The stage of data preparation (or data wrangling, newly termed as data preparation taken to the next level ) would involve employing techniques of ETL (Extract, Transform, Load) to form an Analytics Sandbox used for further exploratory analysis purposes. To better facilitate future analysis, we will be conducting ETL process and exploratory data analysis cyclically such that if the latter is not satisfactory, we will go back to revise the former. The entire process of data preparation will be done using JMP Pro 13, which supersedes its predecessor SAS Enterprise Guide and Miner and has capabilities in the fields of descriptive and predictive modelling required by our team.


Methods of Analysis

Correlations

Some questions we hope to answer include what should the business invest in in order to achieve higher efficiency and growth and which sales method is the most efficient. For this, we could look at correlations between sales revenue and inputs. While correlation is not indicative of causation, it can be highly suggestive.

Cluster Analysis + Machine Learning (Artificial Neural Networks)

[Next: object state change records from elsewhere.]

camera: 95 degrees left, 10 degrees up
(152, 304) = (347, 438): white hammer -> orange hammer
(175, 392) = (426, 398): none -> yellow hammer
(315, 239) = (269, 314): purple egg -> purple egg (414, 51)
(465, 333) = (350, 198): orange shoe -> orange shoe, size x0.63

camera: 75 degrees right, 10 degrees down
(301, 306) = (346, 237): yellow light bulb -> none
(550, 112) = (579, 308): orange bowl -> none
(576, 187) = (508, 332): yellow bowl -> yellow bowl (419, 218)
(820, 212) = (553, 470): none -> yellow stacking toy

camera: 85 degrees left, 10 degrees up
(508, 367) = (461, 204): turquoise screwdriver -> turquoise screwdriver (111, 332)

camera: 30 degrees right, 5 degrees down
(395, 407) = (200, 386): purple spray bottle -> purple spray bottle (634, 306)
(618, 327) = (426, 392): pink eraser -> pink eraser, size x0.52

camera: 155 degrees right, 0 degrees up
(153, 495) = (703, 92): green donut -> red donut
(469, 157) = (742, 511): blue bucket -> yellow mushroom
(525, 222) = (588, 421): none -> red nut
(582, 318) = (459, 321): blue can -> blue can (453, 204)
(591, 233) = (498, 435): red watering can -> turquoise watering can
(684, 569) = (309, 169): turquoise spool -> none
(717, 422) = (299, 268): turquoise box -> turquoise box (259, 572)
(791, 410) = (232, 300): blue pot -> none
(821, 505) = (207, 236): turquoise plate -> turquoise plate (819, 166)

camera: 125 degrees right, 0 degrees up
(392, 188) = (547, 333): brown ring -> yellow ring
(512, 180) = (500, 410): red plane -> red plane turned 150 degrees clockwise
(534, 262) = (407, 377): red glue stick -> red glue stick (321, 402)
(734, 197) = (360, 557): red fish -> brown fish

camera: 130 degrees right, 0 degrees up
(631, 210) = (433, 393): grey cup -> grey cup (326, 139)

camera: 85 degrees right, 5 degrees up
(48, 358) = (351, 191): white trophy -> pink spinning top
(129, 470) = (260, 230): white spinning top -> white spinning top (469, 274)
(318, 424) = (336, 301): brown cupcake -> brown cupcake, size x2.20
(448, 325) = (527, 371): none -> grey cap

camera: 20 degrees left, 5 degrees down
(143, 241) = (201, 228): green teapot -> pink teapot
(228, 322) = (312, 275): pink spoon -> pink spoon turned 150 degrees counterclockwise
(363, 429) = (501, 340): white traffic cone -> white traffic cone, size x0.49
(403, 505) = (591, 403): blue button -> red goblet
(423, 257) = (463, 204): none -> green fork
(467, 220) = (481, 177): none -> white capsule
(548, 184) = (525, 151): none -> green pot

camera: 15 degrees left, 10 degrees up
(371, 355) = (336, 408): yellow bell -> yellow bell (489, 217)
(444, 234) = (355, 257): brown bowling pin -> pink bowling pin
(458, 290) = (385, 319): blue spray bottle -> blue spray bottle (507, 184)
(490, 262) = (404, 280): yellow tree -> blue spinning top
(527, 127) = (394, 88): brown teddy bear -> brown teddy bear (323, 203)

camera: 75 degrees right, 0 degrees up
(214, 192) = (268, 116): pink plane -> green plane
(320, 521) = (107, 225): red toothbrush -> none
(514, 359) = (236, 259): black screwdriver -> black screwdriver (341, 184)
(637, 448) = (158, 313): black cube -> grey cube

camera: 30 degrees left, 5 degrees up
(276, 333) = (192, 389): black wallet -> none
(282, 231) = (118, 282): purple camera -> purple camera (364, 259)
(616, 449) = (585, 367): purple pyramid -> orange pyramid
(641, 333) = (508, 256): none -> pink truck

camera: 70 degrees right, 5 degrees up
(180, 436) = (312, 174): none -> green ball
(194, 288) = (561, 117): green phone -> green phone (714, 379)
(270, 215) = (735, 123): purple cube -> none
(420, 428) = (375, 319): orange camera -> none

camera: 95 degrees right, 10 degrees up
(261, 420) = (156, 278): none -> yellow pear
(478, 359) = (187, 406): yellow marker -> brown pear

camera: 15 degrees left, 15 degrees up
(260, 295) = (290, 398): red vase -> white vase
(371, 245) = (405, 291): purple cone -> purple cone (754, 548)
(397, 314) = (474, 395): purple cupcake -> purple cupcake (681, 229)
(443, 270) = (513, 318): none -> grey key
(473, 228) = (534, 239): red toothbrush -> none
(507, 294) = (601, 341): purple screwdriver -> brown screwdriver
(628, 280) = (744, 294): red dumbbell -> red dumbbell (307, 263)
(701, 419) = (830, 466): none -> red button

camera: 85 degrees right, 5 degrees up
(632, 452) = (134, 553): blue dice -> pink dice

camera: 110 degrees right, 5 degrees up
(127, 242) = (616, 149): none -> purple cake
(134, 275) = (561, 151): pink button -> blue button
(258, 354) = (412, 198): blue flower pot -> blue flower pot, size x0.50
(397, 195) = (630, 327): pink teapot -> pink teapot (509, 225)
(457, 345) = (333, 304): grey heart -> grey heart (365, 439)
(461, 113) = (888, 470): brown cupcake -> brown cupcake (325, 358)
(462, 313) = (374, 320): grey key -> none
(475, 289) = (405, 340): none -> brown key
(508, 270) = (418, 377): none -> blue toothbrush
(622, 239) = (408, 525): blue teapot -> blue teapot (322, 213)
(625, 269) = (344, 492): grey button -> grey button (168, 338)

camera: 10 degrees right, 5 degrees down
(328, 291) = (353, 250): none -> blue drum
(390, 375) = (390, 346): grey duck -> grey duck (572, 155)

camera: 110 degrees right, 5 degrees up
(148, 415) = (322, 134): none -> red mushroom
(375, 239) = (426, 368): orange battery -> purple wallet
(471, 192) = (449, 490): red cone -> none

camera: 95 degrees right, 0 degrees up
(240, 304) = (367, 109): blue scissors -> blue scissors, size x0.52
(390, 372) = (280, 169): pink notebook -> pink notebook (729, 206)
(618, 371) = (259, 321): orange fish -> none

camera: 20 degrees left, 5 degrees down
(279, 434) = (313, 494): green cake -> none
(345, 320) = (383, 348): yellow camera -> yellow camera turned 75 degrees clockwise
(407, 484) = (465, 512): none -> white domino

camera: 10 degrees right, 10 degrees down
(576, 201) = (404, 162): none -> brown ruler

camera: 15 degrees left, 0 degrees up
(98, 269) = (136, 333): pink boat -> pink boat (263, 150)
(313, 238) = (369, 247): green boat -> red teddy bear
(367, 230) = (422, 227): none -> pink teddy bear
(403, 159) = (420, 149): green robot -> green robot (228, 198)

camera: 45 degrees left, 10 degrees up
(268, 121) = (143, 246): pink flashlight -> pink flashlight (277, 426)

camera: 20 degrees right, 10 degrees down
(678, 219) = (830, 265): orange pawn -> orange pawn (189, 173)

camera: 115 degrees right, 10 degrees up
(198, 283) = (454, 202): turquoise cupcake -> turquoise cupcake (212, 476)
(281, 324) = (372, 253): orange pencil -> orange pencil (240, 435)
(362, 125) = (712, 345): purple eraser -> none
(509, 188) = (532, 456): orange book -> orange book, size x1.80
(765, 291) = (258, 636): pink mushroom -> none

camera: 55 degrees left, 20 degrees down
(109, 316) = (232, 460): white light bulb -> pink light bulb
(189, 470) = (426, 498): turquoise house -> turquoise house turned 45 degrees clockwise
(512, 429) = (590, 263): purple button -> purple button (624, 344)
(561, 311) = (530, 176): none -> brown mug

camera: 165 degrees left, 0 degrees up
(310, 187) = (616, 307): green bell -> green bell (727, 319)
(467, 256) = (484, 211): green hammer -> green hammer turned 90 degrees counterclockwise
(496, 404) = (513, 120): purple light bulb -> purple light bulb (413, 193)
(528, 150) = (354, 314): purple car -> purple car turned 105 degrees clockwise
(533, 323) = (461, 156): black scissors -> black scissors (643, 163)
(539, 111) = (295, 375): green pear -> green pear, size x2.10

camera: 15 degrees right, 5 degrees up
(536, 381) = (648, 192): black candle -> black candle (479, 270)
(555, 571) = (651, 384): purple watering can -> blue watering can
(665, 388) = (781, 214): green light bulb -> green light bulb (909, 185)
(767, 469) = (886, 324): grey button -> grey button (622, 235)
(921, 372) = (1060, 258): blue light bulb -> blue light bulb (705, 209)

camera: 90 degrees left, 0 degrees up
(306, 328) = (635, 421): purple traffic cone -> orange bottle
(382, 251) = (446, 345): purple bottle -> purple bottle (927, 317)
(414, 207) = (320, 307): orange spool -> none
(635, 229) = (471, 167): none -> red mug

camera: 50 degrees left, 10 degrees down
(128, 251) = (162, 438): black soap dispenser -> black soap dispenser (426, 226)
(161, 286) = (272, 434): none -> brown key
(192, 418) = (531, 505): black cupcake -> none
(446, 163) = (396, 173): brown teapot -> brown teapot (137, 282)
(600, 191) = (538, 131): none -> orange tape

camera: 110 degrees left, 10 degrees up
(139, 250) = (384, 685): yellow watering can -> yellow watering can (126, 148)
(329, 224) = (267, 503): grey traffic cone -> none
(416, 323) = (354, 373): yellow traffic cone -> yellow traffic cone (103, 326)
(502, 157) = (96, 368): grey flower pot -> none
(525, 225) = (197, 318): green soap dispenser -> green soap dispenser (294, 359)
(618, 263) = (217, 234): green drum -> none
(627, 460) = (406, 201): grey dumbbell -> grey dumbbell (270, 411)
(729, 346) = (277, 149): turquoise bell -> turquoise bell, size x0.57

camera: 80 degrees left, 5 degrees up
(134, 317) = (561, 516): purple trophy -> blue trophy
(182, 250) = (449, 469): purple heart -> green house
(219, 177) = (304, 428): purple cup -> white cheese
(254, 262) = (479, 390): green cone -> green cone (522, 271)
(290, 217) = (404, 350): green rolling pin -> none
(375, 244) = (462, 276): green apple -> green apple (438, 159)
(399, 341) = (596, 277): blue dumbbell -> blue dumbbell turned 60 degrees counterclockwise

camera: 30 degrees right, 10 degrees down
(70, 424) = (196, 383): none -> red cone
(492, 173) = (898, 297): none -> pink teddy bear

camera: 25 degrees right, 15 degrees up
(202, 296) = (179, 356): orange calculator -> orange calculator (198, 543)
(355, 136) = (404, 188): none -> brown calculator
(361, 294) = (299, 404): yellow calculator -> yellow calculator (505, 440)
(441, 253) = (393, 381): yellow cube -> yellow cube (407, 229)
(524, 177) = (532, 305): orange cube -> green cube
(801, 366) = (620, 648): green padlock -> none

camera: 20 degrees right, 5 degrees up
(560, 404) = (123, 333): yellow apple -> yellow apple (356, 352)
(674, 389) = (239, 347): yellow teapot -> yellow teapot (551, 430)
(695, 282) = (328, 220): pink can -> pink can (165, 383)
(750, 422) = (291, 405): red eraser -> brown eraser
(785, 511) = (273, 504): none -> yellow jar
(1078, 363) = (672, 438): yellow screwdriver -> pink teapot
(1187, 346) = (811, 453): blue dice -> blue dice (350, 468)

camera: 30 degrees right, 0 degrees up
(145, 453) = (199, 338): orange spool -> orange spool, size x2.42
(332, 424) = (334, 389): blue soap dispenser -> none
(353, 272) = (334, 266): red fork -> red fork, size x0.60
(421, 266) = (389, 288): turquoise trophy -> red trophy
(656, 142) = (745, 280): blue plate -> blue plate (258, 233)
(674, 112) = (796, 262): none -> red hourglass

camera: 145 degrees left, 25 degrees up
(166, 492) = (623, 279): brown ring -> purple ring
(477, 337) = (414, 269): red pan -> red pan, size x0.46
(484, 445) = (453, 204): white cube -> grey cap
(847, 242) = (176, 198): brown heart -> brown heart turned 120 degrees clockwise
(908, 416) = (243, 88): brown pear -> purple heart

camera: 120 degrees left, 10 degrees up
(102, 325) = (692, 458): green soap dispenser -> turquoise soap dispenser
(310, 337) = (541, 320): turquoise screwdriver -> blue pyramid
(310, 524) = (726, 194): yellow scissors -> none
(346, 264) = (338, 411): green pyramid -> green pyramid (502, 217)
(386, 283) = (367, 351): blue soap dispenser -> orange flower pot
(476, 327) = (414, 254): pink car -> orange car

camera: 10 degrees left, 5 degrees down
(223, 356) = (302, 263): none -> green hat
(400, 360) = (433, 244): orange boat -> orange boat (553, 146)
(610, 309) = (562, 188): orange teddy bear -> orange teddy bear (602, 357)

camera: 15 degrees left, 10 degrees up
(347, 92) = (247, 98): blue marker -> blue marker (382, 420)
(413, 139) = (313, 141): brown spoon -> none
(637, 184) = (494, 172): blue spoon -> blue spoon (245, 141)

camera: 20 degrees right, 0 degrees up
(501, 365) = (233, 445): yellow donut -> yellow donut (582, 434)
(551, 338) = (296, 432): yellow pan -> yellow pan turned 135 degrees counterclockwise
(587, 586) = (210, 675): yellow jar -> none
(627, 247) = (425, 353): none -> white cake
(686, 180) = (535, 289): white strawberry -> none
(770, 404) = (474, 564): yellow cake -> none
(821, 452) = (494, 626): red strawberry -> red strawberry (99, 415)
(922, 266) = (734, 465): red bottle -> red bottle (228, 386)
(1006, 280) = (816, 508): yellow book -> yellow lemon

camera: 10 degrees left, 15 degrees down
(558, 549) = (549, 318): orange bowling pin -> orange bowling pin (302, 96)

Depending on quality of data and conversations in future, we also hope to create a machine learning model that will be able to do some predictive analytics. For example, by predicting how would performance vary if we change an input resource. We could do clustering on the client data, and then for each client cluster, we can train an artificial neural network (ANN) on the sales inputs, client characteristics and resulting revenue and thereby predict results based on sales input. This is to create a predictive model for each type of client. After the clustering, we could also compare the revenue to the sales input to identify the more efficient teams or methods and recommend GSK to analyze them in future to uncover the reasons behind the efficiency and to spread them as best practices through the organization.

Survival Analysis

Survival Analysis is a statistical technique used to analyze the expected duration of time until an event occurs and also one of the cornerstones of customer analytics . An event in our project context can be customer attrition (where existing customers turnover to other companies) or inventory depletion (where certain pharmaceutical products run dry). An understanding of when customer is most likely turnover or when inventory needs to be replenished enables GSK to plan in advance churn prevention efforts and engage in proactive customer communication to effectively improve sales.